Sonunda koridordan geçen Flich beni gördüğünde koşarak yanımdan uzaklaştı.Vefasız pislik. Ardından öğretmenleri çağırmaya gittiğini anlamıştım. Yanıma ilk gelen kişi Snape'ti büyüyü kaldırdığında ilk olarak koluma baktım. Kendimi berbat hissediyordum ve gözlerimin şiştiğine emindim. Kolumda gördüğüm işaret ile şok geçirdim. Snape elimi tuttuğunda ifadesizce bana baktı. Kolumda ölüm yiyen işareti vardı. İçimde biriken öfkeye ağır gelen acı beni esir alırken diğer öğretmenler ve müdür Dumbledore da gelmişti. Bu onların suçuydu. Hogwarts güvenli biryer değildi. Olanların hepsi Dumbledore'un yüzünden olmuştu. Yanlarından ayrılırken gözümdeki yaşları sildim. Artık savaşmak istemiyordum. Hogwarts'ta kalmak da istemiyordum. Yanından geçeceğim sırada Snape kolumdan tuttu.

Snape- Ne olduğunu anlat!

Bütün kelimeler havada asılı kalırken nasıl konuşmam gerektiğini bilmiyordum. Snape'in siyah gözlerine bakarken anılarıma girmesine izin verdim. Herşeyi tekrar yaşıyormuş gibi hissederken bittiğinde daha berbat bir durumdaydım.

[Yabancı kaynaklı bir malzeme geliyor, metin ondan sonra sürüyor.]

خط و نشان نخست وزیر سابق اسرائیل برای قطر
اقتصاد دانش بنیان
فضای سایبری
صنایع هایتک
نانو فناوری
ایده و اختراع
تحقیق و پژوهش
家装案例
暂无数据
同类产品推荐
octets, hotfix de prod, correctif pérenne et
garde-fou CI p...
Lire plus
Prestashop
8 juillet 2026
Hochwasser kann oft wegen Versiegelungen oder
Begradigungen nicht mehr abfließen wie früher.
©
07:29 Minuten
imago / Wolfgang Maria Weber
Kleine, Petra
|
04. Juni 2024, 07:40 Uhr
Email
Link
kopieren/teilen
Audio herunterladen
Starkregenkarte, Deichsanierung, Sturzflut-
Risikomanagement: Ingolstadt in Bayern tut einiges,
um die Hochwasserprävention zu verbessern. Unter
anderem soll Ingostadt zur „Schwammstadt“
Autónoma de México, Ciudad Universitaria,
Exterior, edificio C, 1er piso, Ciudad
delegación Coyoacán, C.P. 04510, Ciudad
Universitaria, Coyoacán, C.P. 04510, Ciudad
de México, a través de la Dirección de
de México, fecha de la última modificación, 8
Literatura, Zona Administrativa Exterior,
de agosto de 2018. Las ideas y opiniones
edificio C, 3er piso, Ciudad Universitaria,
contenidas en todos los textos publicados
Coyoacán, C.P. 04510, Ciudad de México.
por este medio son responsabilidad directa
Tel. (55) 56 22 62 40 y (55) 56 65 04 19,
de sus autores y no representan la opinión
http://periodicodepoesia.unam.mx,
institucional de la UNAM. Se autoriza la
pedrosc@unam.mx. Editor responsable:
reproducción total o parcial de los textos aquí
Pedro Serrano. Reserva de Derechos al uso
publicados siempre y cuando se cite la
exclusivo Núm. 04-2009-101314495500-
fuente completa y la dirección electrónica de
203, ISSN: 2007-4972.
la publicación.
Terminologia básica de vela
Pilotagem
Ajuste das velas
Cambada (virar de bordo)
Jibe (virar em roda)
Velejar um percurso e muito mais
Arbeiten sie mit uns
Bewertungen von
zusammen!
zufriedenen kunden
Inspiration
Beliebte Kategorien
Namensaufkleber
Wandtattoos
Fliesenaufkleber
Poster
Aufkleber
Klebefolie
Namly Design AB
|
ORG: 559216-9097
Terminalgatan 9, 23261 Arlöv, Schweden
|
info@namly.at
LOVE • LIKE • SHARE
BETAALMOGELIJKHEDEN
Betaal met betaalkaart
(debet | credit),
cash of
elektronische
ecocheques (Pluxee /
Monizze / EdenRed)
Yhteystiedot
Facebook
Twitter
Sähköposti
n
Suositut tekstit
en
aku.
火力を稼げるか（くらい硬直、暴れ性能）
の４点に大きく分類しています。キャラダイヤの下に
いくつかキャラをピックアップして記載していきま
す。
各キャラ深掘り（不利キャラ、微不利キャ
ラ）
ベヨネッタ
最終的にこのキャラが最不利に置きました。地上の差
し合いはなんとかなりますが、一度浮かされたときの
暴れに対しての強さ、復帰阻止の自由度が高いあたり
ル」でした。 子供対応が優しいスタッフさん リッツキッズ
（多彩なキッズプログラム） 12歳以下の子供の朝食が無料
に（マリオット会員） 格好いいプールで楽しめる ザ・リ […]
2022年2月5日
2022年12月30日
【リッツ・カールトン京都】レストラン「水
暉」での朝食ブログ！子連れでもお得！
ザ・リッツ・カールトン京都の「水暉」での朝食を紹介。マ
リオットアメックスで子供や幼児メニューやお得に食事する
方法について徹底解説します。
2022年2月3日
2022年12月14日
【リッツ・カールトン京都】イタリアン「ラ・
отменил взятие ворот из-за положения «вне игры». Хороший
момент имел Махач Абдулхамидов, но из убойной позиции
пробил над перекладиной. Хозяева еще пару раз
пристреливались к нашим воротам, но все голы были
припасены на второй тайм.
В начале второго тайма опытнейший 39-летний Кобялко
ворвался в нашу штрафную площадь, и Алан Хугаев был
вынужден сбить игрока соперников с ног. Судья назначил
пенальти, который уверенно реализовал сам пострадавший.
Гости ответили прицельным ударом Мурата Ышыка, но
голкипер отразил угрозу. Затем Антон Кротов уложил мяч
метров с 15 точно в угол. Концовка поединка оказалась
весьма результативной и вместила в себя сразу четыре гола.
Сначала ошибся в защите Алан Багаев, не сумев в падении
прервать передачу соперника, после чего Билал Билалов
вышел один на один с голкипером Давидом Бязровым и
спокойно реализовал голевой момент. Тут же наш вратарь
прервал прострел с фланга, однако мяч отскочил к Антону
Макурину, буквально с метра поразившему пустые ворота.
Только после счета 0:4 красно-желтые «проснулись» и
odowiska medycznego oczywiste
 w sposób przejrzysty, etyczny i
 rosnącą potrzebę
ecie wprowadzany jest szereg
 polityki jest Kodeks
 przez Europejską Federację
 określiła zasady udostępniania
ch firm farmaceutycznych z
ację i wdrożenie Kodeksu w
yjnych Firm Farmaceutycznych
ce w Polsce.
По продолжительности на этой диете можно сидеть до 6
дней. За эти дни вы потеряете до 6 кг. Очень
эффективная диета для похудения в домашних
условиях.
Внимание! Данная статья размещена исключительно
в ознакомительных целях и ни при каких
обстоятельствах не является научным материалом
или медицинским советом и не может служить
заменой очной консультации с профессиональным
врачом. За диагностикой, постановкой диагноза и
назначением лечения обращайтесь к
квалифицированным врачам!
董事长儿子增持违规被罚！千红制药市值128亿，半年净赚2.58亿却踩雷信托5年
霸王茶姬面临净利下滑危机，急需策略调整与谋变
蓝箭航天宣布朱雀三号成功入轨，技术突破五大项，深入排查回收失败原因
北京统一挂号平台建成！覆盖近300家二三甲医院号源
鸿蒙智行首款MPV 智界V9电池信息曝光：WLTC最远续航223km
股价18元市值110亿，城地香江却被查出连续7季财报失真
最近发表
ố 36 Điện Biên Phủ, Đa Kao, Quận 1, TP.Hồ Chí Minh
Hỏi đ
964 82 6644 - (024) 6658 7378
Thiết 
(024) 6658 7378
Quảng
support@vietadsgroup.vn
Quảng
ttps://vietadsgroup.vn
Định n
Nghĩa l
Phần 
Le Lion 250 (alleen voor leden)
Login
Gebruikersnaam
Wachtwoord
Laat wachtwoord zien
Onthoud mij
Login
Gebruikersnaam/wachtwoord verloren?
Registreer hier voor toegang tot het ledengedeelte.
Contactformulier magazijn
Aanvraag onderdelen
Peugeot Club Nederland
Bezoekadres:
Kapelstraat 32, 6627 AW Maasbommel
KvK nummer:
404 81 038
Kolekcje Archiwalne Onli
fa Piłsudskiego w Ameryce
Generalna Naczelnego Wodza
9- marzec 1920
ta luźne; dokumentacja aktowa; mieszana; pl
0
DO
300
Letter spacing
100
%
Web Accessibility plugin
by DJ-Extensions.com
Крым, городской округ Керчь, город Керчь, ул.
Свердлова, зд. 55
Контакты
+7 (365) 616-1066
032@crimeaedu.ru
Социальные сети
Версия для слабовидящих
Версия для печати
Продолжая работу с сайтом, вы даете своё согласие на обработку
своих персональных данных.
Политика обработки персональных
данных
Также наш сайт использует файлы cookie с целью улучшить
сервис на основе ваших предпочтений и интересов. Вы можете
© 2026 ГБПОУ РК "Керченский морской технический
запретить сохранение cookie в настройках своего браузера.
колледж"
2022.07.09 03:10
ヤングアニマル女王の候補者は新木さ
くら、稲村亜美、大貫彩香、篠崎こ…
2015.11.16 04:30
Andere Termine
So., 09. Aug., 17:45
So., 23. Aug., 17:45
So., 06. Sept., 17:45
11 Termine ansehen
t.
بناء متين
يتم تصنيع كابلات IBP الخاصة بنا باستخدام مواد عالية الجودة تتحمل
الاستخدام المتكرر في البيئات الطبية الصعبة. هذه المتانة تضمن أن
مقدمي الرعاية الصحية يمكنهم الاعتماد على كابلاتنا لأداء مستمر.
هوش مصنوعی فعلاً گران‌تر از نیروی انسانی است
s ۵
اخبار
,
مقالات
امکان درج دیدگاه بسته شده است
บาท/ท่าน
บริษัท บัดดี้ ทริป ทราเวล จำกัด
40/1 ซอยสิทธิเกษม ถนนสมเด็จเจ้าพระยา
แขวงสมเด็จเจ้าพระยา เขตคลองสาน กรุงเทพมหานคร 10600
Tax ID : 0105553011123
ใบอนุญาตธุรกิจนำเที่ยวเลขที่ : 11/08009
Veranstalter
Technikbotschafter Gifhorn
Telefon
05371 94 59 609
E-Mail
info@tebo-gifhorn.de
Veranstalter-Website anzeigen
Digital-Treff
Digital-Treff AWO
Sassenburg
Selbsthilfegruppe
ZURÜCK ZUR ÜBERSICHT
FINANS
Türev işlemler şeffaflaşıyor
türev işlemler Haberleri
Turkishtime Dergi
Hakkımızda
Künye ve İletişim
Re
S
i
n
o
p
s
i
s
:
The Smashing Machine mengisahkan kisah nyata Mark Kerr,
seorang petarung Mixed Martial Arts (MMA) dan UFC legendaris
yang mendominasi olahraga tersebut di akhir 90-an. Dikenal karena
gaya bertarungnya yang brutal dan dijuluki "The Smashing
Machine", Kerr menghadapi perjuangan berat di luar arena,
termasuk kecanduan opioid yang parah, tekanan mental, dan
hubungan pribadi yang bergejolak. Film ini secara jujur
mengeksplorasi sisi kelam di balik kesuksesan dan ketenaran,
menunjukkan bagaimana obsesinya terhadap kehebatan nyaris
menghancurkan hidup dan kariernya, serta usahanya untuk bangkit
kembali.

"Gidebilir miyim... Lütfen."

Snape kolumu bırakırken şaşkındı. Dumbledore'a bakıp hızlıca koşmaya baktığımda herkes tuvalete gittiğimi düşünebilirdi. Ama ben intikam almaya gidecktim. Hepsini Adrian yapmıştı. Ölüm yiyen işaretini kimin yaptığını bilmiyordum ama hepsine Adrian sebep olmuştu.

"Sven!"

Yanımda beliren Sven'e bakmadan yoluma devam ettim. Toplayabildiğin kadar yılanı topla. Hogwarts'tan ayrılacağız. Sven kaybolurken büyük salona ilerledim. Herkes orda olmalıydı. Büyük salona girdiğimde asamı hazırladım.

"Alarta Ascendarev!"

Hupplepuf masasındaki (Çok sorry bakmaya vaktim olmadı Adrian Hupplepuf'tı diye hatırlıyorum. Değilse değiştireyim:() tabak ve yiyecekler yerinden fırlayıp dağılırken hızla  ilerlemeye devam ettim. Ve kimsenin düşündükleri de umrumda değildi.

"Ascendio!"

Masada rahatça oturan Adrian yerinden sıçrayıp Hogwarts'ın büyük tavanına uçarken yere çakıldığında gelen kemik sesi ve gürültüleri umursamadım.

"Curciatus!"

Adrianın çığlıkları kulaklarımı doldururken kahkaha attım.

"Peter nerde!"

Bayılma derecesine geldiğinde durdum.

"Sana onun nerde olduğunu söyle dedim!"

Salondan çıkmaya çalışan kişiler arasında bir anda yılanların da belirmesiyle kargaşa büyümüştü. Konuşacağım sırada içeriye öğretmenlerin girmesi ve asalarını bana doğrultmalarıyla vaktim kalmadığını anladım.

"Curio!"

O kadar yüksek sesle bağırmıştım ki sesim geniş duvarlarda yankılandı. Kıvranmayı bırakan Adrian'a baktım. Belki de ölmüştü.

Dumbledore-Expelliarmus!

Asam elimden uçarken McGonagall Adrian'a bakıyordu.

McGonall- Ölmemiş ama... Felç kalmış olabilir.

Flitwick-Brachiabindo!

Ellerimin iple bağlanmasında  rağmen istesem şu an kaçabilirdim ama bunu yapmadım.